Items listed in a dataset

----

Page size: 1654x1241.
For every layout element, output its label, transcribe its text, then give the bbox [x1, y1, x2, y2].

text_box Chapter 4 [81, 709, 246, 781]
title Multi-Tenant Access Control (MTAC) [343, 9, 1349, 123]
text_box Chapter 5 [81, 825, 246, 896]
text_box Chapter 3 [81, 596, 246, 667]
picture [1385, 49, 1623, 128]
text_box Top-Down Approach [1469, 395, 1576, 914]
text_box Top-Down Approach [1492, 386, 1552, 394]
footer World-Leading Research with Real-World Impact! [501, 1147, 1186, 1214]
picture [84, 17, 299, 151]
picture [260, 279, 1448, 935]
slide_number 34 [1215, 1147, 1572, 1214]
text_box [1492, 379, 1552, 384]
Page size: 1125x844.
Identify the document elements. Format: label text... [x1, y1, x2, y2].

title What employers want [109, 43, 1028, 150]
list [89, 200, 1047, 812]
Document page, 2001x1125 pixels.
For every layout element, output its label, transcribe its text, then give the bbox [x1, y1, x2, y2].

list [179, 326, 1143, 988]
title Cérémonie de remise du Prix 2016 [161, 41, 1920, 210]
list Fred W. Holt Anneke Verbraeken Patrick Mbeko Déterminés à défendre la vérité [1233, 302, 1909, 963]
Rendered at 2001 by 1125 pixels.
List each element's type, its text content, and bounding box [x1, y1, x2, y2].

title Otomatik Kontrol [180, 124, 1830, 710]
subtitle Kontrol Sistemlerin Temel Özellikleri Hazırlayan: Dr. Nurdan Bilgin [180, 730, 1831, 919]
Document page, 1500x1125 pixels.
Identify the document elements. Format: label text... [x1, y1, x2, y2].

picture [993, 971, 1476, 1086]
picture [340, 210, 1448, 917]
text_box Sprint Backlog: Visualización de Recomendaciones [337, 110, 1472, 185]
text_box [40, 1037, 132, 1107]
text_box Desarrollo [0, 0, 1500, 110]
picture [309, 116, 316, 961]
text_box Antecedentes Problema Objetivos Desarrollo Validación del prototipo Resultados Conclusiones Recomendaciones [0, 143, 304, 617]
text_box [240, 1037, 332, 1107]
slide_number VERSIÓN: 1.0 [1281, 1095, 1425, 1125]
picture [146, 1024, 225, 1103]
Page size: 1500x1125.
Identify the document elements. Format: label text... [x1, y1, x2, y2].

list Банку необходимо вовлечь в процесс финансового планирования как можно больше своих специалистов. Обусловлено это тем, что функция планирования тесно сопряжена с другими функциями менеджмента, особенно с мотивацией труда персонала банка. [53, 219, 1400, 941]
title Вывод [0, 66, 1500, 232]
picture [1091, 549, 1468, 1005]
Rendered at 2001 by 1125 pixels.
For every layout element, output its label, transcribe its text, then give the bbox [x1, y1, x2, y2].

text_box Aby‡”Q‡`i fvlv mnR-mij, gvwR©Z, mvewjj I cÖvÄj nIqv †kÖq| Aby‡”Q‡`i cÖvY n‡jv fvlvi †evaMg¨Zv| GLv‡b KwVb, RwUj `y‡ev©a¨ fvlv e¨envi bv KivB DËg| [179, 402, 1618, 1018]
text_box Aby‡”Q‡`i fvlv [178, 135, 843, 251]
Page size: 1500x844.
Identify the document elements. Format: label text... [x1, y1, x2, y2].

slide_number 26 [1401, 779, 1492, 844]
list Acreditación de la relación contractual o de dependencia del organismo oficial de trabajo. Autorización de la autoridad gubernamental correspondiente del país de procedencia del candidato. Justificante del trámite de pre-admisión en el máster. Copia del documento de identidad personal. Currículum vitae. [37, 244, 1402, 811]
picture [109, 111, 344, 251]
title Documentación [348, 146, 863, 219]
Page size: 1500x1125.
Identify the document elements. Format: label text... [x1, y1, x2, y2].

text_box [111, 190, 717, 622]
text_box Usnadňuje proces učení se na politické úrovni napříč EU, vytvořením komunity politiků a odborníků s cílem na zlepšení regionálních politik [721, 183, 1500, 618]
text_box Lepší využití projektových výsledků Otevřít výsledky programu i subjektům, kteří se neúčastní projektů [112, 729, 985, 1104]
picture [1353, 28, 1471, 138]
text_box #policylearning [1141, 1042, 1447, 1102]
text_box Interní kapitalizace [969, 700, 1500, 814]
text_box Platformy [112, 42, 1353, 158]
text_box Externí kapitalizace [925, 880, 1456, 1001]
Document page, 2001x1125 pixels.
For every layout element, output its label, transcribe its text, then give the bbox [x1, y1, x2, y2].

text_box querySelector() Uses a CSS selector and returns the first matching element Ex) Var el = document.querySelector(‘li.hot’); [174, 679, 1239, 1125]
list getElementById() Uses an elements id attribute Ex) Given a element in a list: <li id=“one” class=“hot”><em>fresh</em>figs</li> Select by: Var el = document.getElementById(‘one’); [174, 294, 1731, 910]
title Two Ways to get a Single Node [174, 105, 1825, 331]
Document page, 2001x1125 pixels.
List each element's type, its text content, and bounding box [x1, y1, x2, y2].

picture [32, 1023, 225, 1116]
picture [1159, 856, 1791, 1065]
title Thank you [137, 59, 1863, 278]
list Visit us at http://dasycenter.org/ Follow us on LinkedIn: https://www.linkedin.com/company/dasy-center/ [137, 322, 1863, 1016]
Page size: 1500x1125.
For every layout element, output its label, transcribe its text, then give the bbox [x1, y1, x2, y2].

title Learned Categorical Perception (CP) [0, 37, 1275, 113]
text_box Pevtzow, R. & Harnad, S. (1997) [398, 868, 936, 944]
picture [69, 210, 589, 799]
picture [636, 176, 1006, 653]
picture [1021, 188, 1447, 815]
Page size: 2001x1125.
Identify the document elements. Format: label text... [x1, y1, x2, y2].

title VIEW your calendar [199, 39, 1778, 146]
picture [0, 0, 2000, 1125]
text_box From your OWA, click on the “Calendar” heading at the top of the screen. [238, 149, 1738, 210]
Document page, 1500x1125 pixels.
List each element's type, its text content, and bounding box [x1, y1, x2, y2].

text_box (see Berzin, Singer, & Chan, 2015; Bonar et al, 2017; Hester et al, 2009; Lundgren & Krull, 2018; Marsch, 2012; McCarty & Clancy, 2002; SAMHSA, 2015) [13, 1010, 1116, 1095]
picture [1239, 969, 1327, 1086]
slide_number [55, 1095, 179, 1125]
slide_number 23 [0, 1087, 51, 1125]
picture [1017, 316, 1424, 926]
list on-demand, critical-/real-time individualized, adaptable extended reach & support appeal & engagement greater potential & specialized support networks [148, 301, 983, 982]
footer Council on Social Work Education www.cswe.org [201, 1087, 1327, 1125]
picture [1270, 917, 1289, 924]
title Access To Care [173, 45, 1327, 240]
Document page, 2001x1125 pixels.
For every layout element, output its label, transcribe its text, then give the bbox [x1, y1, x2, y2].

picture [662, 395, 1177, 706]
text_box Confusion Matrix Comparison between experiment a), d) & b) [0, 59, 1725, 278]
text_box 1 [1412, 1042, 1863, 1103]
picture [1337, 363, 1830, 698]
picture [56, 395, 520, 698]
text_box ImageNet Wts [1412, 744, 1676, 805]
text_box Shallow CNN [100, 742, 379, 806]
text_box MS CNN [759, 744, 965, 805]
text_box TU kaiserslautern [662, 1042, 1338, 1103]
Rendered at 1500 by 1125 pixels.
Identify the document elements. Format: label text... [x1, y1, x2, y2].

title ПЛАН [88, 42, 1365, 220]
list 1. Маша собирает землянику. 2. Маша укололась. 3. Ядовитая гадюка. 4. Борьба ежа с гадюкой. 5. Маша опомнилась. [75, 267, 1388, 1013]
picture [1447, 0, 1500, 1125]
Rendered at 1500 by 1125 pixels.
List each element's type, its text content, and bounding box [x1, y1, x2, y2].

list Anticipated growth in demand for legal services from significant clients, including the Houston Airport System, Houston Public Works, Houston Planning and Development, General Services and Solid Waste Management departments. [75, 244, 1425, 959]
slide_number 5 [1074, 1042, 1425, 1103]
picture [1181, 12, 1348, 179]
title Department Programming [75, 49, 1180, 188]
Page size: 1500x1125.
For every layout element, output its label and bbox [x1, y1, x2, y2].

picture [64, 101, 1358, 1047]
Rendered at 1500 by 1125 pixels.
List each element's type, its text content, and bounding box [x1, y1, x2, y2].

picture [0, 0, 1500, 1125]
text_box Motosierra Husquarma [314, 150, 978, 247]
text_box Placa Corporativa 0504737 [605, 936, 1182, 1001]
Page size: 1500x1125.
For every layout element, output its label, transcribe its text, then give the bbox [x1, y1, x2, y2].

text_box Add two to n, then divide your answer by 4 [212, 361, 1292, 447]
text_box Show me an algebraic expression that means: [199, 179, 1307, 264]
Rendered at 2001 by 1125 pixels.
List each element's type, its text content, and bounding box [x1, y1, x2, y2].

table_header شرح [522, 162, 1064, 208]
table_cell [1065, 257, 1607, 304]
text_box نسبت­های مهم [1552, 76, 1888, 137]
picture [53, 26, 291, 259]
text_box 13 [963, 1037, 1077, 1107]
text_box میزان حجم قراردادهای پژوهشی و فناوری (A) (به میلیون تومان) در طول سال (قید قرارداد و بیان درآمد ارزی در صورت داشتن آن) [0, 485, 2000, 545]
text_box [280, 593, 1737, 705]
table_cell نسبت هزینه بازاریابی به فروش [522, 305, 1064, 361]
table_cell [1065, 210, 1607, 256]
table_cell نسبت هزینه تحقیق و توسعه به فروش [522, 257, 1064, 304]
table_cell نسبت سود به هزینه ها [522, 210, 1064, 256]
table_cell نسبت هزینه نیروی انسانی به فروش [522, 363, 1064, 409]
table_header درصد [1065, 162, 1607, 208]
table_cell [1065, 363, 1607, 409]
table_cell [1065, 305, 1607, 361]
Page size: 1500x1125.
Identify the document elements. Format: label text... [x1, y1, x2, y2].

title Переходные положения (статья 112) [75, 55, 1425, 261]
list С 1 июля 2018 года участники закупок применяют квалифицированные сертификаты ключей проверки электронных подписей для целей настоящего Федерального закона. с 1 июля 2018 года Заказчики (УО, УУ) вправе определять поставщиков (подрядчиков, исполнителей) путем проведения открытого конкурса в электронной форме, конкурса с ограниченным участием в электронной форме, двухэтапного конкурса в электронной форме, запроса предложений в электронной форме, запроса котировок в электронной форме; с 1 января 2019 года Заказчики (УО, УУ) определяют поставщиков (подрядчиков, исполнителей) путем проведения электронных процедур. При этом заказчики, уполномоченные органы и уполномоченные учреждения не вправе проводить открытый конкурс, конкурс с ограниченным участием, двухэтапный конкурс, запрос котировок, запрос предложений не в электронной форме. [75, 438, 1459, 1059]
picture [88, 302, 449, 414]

----

== WHAT IS EXPECTED ==
Please transcribe the data above without changes, from its first line to its "Page size: 1125x844." line, and leave out anything past that.

== COMPLETED TASK ==
Page size: 1654x1241.
For every layout element, output its label, transcribe its text, then give the bbox [x1, y1, x2, y2].

text_box Chapter 4 [81, 709, 246, 781]
title Multi-Tenant Access Control (MTAC) [343, 9, 1349, 123]
text_box Chapter 5 [81, 825, 246, 896]
text_box Chapter 3 [81, 596, 246, 667]
picture [1385, 49, 1623, 128]
text_box Top-Down Approach [1469, 395, 1576, 914]
text_box Top-Down Approach [1492, 386, 1552, 394]
footer World-Leading Research with Real-World Impact! [501, 1147, 1186, 1214]
picture [84, 17, 299, 151]
picture [260, 279, 1448, 935]
slide_number 34 [1215, 1147, 1572, 1214]
text_box [1492, 379, 1552, 384]
Page size: 1125x844.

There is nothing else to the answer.